Moyo called his cousin, who is a doctor and runs a busy clinic about three miles from the priest’s house. “He heard me gasping for breath and said, ‘Come here and stay with me.'”

After receiving oxygen for a few days in a room that his cousin prepared for him in the clinic, Moyo began to feel better and returned home. His place with his cousin was quickly taken by others in a similar position.

“I realized the enormous need and was very aware of my privilege through my cousin,” Moyo said.

With this in mind and with Mzuzu Bishop John A. Ryan’s backing, he raised funds through friends in Germany to start a COVID-19 center within St John’s hospital.

The center opened in January and by mid-August had treated 66 critically ill people, Moyo said, noting that, of these, 54 have recovered. Six people died and another six are still receiving treatment.

“It’s small, but it’s made a huge difference,” he said, noting that funds are still needed for more oxygen supplies and medicine.
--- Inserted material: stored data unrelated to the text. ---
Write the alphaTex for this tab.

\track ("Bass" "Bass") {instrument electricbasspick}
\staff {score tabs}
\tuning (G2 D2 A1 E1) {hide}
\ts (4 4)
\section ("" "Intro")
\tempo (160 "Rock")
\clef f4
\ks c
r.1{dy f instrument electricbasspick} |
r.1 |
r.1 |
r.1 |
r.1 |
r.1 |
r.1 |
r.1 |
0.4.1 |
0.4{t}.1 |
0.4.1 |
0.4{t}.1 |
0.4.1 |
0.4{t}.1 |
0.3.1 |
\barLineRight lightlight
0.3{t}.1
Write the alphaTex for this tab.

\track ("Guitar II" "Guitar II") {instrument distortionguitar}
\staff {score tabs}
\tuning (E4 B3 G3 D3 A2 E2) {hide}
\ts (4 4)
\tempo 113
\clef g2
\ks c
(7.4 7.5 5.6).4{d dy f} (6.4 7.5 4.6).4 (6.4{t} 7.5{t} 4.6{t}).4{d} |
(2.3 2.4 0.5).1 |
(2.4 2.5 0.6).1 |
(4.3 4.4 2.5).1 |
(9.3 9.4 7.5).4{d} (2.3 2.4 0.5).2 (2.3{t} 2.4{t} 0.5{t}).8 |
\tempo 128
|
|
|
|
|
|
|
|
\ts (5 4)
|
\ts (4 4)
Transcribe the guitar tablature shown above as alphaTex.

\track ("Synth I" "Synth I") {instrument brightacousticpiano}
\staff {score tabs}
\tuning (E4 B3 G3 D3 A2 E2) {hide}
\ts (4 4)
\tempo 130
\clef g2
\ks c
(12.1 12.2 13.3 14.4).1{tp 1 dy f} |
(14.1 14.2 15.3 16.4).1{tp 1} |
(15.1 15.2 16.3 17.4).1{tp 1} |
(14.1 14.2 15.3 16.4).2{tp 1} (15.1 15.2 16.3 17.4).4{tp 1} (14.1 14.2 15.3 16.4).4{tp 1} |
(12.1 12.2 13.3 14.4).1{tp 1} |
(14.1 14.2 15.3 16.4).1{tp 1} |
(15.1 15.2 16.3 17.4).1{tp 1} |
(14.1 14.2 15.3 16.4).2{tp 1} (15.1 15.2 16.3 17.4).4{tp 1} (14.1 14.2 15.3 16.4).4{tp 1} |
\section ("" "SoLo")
As of Aug. 24, Malawi, which has a population of 19 million people, has had more than 59,600 cases of COVID-19 and more than 2,000 deaths.

Catholic Relief Services and Malawi’s Catholic health commission are working with the southeast African country’s health ministry to get vaccines to people in remote areas, said Molly Kumwenda, who works for CRS in the capital, Lilongwe.

Kumwenda said that at least 728,700 vaccines have been administered in Malawi since rollout began in late March.

“We go into communities so that people can be vaccinated close to where they live,” rather than travel 10 miles to the nearest clinic, she told CNS.

“It’s much easier to persuade people to be vaccinated when they can walk to get it done,” said Colyta Muwowo, a member of St. Augustine Parish in Mzuzu and a community volunteer.